Cerita Tim Medis di Tengah Covid-19

Jakarta, relawan.id – Pandemi virus corona (Covid-19) terus memakan korban dan tidak sedikit petugas kesehatan yang akhirnya gugur. Mereka adalah garda terdepan dalam melawan Pandemi Covid-19. Tenaga kesehatan memang merupakan kelompok yang paling rawan ditulari Covid-19 tersebut, meski begitu, mereka tetap rela bertaruh nyawa demi menjaga para pasien positif virus Corona. Tapi mirisnya perjuangan mereka itu bukannya mendapatkan apresiasi tapi malah sebaliknya.

Mereka malah mendapatkan perlakuan yang tidak menyengankan, seperti apa yang dirasakan tim perawat pasien Covid-19 di RSUP Persahabatan yang diusir dari kos-kosan oleh pemilik rumah. Padahal, ia baru pulang dari melaksanakan tugas negara untuk berusaha menyelamatkan nyawa para pasien.

Ketua Umum Persatuan Perawat Nasional Indonesia Harif Fadhilah membenarkan ada beberapa perawat yang diminta meninggalkan kamar kosnya karena stigma dan rasa takut terjangkit virus Covid-19. Perawat yang mengurus pasien Corona itu, dianggap berbahaya karena dapat menularkan virus kepada warga.

 “Kami mendapat laporan ada perawat yang diusir dari kamar kosnya karena pemilik kos baru tahu rumah sakit tempat bekerjanya jadi rujukan pasien Covid-19. Saat ini mereka tinggal sementara di rumah sakit sambil menunggu pihak manajemen rumah sakit mencarikan tempat tinggal yang layak untuk mereka (perawat) bisa transit,” katanya.

Ironisnya, kejadian tersebut tak hanya dialami satu dua perawat. Mahasiswa kedokteran, dan mahasiswa kedokteran spesialis RS Persahabatan juga mengalami kejadian serupa.

Bahkan ia juga mendengar stigma tersebut datang dari keluarga petugas medis. Padahal, petugas medis ini berjuang keras untuk memberikan pertolongan kepada para pasien baik yang berstatus positif, PDP, ataupun ODP untuk bisa sembuh dan kembali ke masyarakat.

“Kami kecewa dan menyayangkan sikap tersebut. Kita juga memahami ketakutan masyarakat. Tentu harus terus kita edukasi bahwa paparan Covid-19 ini kan pada droplet bukan dari udara, tapi percikan. Selama kita bisa lakukan physical distancing, itu salah satu pencegahannya. Kalau itu bisa dilakukan di kosan, kenapa harus takut,” tuturnya.

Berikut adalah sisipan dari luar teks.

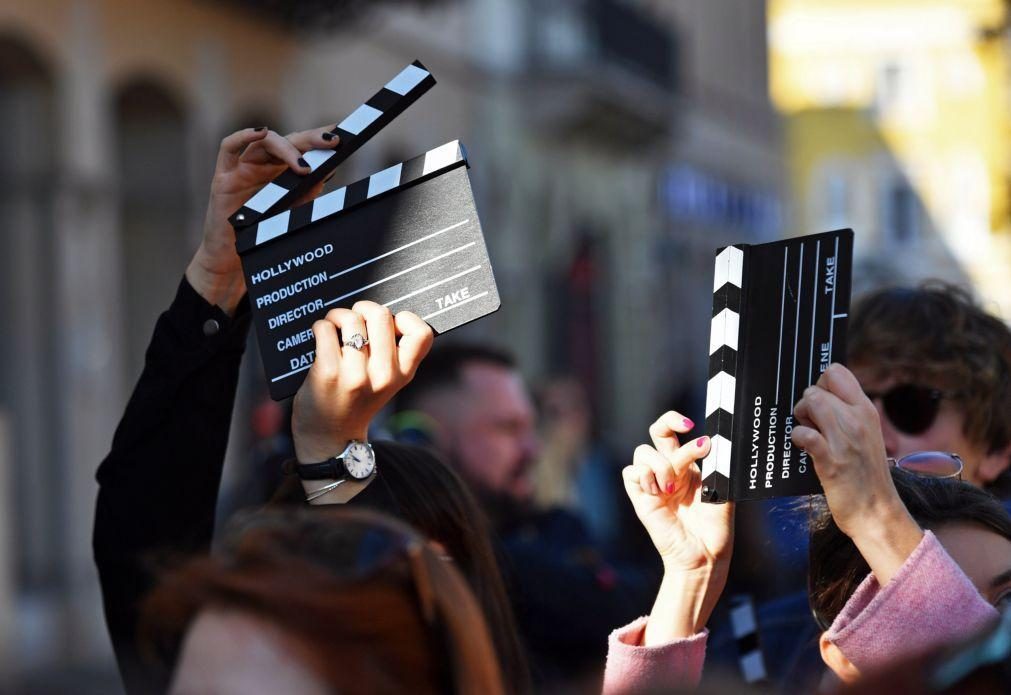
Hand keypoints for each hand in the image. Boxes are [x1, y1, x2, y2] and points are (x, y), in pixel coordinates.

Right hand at [185, 125, 339, 313]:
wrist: (235, 261)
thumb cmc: (264, 235)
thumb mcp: (293, 213)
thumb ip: (309, 192)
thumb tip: (330, 169)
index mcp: (283, 172)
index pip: (303, 147)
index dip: (320, 138)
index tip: (343, 135)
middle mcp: (264, 165)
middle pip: (287, 141)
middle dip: (311, 139)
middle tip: (332, 142)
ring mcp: (243, 168)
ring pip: (264, 142)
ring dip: (287, 148)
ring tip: (304, 167)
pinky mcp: (224, 177)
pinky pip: (228, 148)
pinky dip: (244, 135)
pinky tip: (261, 132)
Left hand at [291, 301, 433, 463]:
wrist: (329, 436)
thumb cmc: (356, 399)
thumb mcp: (388, 382)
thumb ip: (393, 353)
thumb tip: (380, 311)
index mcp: (403, 374)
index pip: (422, 332)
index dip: (404, 318)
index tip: (389, 325)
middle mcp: (384, 375)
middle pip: (381, 314)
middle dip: (363, 308)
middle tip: (354, 320)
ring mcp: (356, 374)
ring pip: (351, 319)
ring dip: (338, 316)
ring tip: (334, 327)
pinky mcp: (328, 373)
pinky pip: (326, 328)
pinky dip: (321, 326)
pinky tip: (321, 337)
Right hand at [622, 412, 734, 642]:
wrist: (706, 554)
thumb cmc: (716, 526)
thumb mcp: (721, 489)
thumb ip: (715, 464)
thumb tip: (713, 439)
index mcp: (687, 466)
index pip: (674, 433)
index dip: (676, 421)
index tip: (690, 425)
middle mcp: (669, 469)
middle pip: (656, 432)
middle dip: (667, 422)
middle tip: (686, 428)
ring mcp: (653, 482)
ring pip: (643, 452)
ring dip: (661, 464)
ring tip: (672, 487)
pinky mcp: (640, 498)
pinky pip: (631, 473)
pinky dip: (645, 477)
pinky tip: (659, 492)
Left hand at [792, 363, 922, 583]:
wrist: (876, 511)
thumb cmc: (864, 473)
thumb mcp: (864, 434)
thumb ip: (847, 413)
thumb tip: (819, 396)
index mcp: (866, 410)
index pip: (836, 372)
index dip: (820, 385)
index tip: (821, 405)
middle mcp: (857, 420)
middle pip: (818, 388)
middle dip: (807, 404)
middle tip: (813, 426)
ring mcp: (845, 440)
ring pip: (811, 403)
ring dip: (801, 419)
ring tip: (810, 436)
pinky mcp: (831, 461)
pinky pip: (805, 434)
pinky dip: (798, 439)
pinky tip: (806, 450)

Menyikapi masalah ini, Harif mendorong pihak manajemen rumah-rumah sakit rujukan pasien Corona untuk menyediakan rumah singgah bagi tenaga medisnya. Lagipula, petugas medis dalam situasi seperti ini, jarang kembali ke tempat tinggal. Jadi rumah singgah dinilai menjadi solusi untuk mereka melepas lelah.

“Kan mereka pulangnya tidak terlalu sering karena harus tinggal beberapa hari di rumah sakit. Sesuai protap (prosedur tetap) para tenaga medis ini 14 hari bertugas dan harus beristirahat 14 hari di tempat yang disediakan. Tetapi rumah sakit (rujukan pasien Corona) yang sekarang ada tidak menyediakan tempat semacam mes. Jadi mereka pulang. Karena itu perlu disediakan tempat oleh manajemennya,” tandasnya.

Melihat hal ini, beberapa netizen pun geram dan mengkhawatirkan kondisi psikis para dokter dan perawat di Indonesia.

“COVID19 BUKAN AIB!!! TAPI PENYAKIT. Tolong berhenti seperti ini, kalian sakit yg akan mengurus/mengobati nanti siapa kalau bukan mereka yg ada di garis terdepan saat ini,” tulis lainnya.

Bagaimana tidak, kini para petugas medis dan keluarganya seakan dicap buruk layaknya pembawa virus bahkan pelaku tindak kriminalitas.

Penelitian yang dipublikasikan dalam New Directions for Youth Development, efek pengusiran dapat menyebabkan gangguan mental seperti kecemasan, ketakutan untuk dikucilkan, bahkan depresi berkepanjangan.

Kejadian ini sepertinya menjadi cambukan bagi para masyarakat untuk tetap waspada tapi harus selalu menomorsatukan rasa kemanusiaan.